Помимо них в ангаре на серых одеялах лежали еще полторы сотни человек, они смотрели на мощные деревянные стропила, поддерживающие крышу из терракотовой плитки. В бесчисленные дыры и щели просвечивало солнце. Войдя сюда в первый раз, Алессандро сразу заметил, что свет в тех местах, где лучи проникают в ангар, молочно-оранжевый, совсем как у апельсинового мороженого, какое продавалось в римских парках.
— Здесь лучше, чем в Колокольне, — продолжал Гварилья. — У меня щемит сердце, что я не могу увидеть детей, но я молюсь о возвращении к ним. И не трачу время на бесполезные просьбы, да и тебе не советую.
— Я просил родителей писать Рафи. Мне нужно в Венецию всего на несколько часов.
— Если перелезешь через ограду, тебе конец.
— Расстреливают только на передовой.
— Если бы, Алессандро. В поезде, когда мы ехали сюда, я высунулся из окна и перебросился парой слов с сержантом на станции Тревизо. Он сказал, это правда, что они приговаривают целые подразделения, или одного из десяти, или первых пятерых, а он и близко не подходил к передовой. Они хотят, чтобы любой знал, что его могут расстрелять просто за неповиновение. Это может привести к революции.
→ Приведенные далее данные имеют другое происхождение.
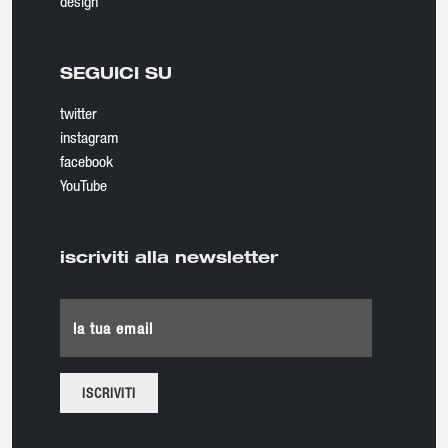
design
SEGUICI SU
twitter
instagram
facebook
YouTube
iscriviti alla newsletter
la tua email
Алессандро повернул голову, не отрывая ее от подушки. Гварилья продолжал разглядывать стропила.
— В тот день, когда мы пойдем в караул, все остальные уедут на стрельбище…
— Они еще только на букве «Эс», — напомнил Гварилья. — Пока доберутся до «Джи»[46], нас, возможно, уже отправят отсюда.
— Куда?
— Кто знает?
— Но если мы еще будем здесь…
— Ты не можешь знать, будут ли в тот день отправлять на стрельбище.
— Если отправят, я сбегу в Венецию и вернусь раньше их. Что может случиться?
— Что может случиться? Даже если ты вернешься раньше их, офицер может прийти во время твоего отсутствия.
— Офицеры, все до единого, всегда едут на стрельбище. Если кто-то и придет, тебе надо будет просто сказать, что меня нет. Расстреляют меня, а не тебя.
— Нет у тебя терпения, Алессандро. Ты слишком привык делать все, как тебе хочется.
— Гварилья, если бы Гитарист дезертировал, за ним бы до сих пор гонялись, но он был бы жив.
— Сейчас мы в безопасности. Зачем испытывать судьбу?
— Чтобы перед смертью провести день в Венеции.